Now, a suggestion has been made, the 29 (a) should not be the same as 14.

Since the language of the two statutes is the same we fail to see how that can occur.

William O. Douglas:

29 (a) of the 34 Act?

Francis J. Higgins:

Of the 34 Act is identical to 14 of the 33 Act.

What is the ultimate logic of the petitioner’s position here?

It is that my client, an American company is not a person within the meaning of 29 (a) which bars any stipulation by any person to waive compliance with the Act.

That we submit is a matter of statutory logic, construction and policy and should not be followed by this Court.

The convention makes no change in this law.

In fact it expressly accommodates Wilko and 29 (a) in international transactions.

Consider the effect, if the Court will, if you were to recognize an exception to this Act wherever the defendant is a foreigner, even though he has come into this country to fraud an American citizen he is concededly subject to the jurisdiction of the courts.

He can escape it because he is a foreigner.

Warren E. Burger:

Well, not just because he is a foreigner but because he made an agreement and he is also a foreigner, isn’t that —

Francis J. Higgins:

He made an agreement, but the plaintiff in the case is a person.

The agreement is a stipulation Chief Justice Burger and Section 27 of the Act creating exclusive jurisdiction is a provision.

Now, if you can see as the petitioner has done here, that the Act applies, it must necessarily follow we submit that Section 29 (a) applies and Section 27 also applies.

Warren E. Burger:

Well, I could understand that.

Warren E. Burger:

I could follow that much more readily if you have a Swiss or German or French Corporation coming into this country selling securities in the traditional way, issuing them here.

Francis J. Higgins:

I would like to address myself to that because I think this is the heart of Chief Judge Friendly’s position in Leasco.

There you had securities which were totally foreign.

You had a negotiated transaction.

You had foreign defendants.

And nevertheless, the Court there held on traditional principles of international law, Foreign Relations Law of the United States that what was key was not whether if the securities were those of a foreign corporation, but whether or not that company through its representatives in the concededly negotiated transaction came to this country and here on our soil defrauded an American citizen.

Potter Stewart:

Yes, but that case didn’t involve this question of arbitration?

Francis J. Higgins:

No.

Potter Stewart:

And that’s the only question here.

If you look at the petition for certiorari that it’s considered rightly or wrongly that at least arguendo this is a security and that there has been an alleged violation of the Securities Exchange Act of 34.

There is only one question presented in petition for certiorari.

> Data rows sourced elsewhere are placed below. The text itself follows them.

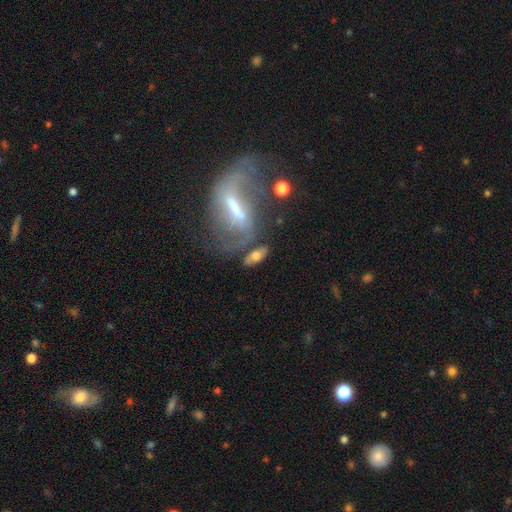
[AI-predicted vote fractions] Overall: smooth (60%; featured or disk 32%). How rounded: in between (66%; cigar-shaped 28%). Merging: none (62%).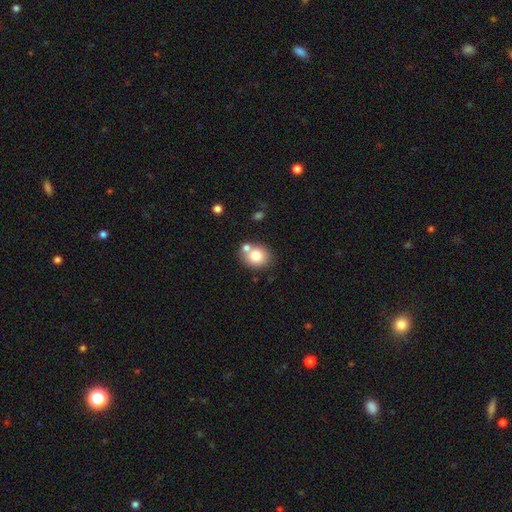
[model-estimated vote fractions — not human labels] The model was most divided on "how rounded": round: 69%, in between: 30%, cigar-shaped: 1%. More confident: smooth or featured — smooth (78%); merging — none (64%).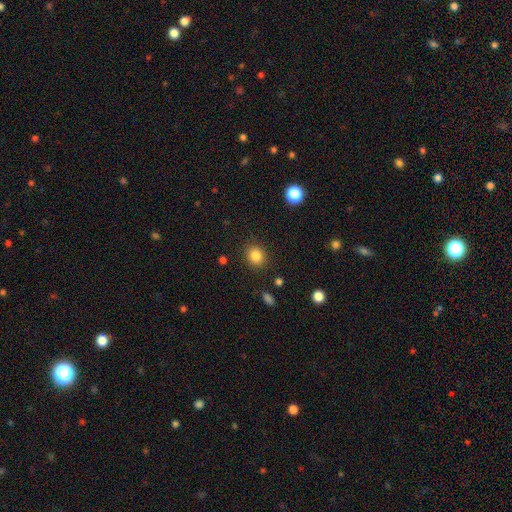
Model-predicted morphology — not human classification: smooth 84%, star or artifact 11%, featured or disk 5%. Down the decision tree: how rounded — round (76%); merging — none (88%).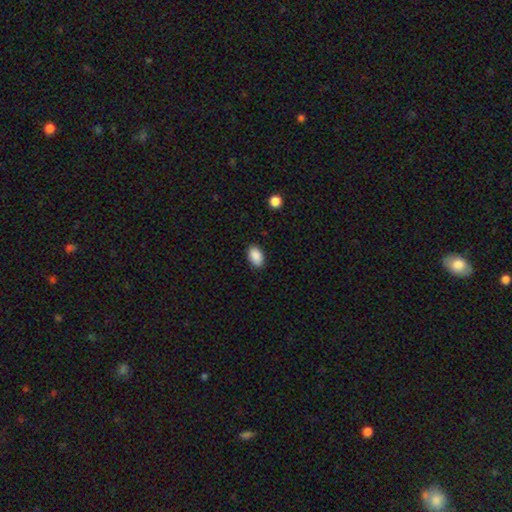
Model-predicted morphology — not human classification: smooth_or_featured: smooth (p=0.90) [alt: star or artifact p=0.07]
how_rounded: in between (p=0.92) [alt: round p=0.06]
merging: none (p=0.87) [alt: minor disturbance p=0.10]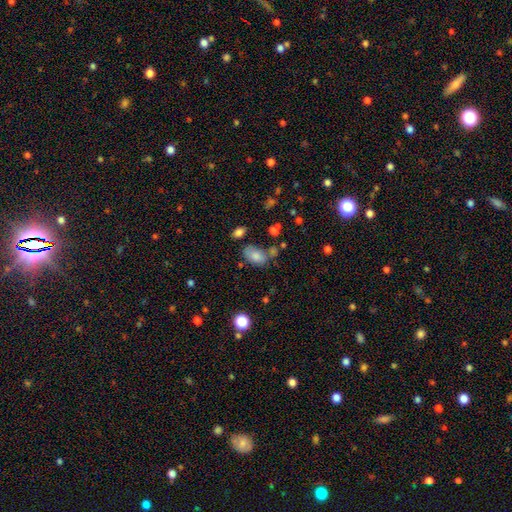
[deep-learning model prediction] A smooth galaxy with no disk features (79%) that is in between round and cigar-shaped (89%). Merging: none (52%).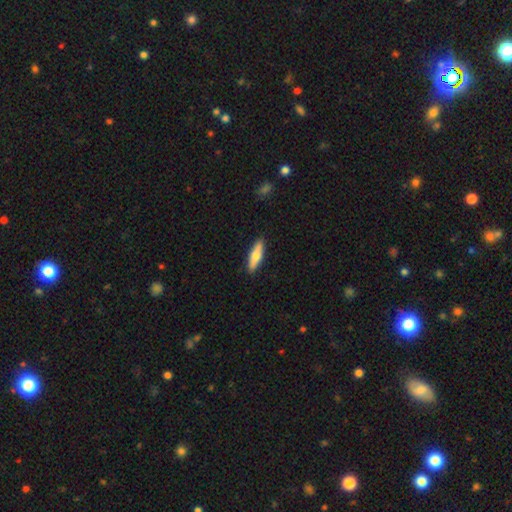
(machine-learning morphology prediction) smooth 63%, featured or disk 31%, star or artifact 5%. Down the decision tree: how rounded — cigar-shaped (65%); merging — none (90%).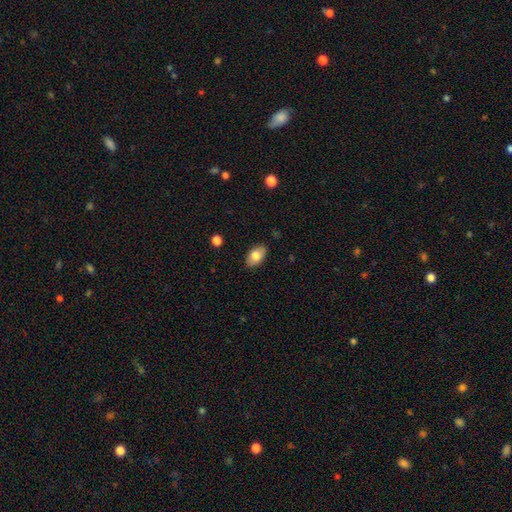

Leasco didn’t involve arbitration.

It simply involved the applicability of the 34 Act.

Francis J. Higgins:

Correct.

And that brings as I suppose to an analysis or proper analysis of both 29 (a) and Wilko because we concededly have power over this man, albeit he is a foreigner.

Our courts have jurisdiction over him just as they had jurisdiction over the defendant in Wilko.

Now, we submit that the petitioner here has mis-characterized this Court’s holding in Wilko or misunderstood it.

It is true that that case involved a suit by a customer against the brokerage house, but what the Court had before it Section 14 of the 33 Act was again like 29 (a) of the 34 Act, a statute of general applicability.

It purported to benefit or protect any person signing any stipulation agreement or a provision waiving compliance with any portion of the act.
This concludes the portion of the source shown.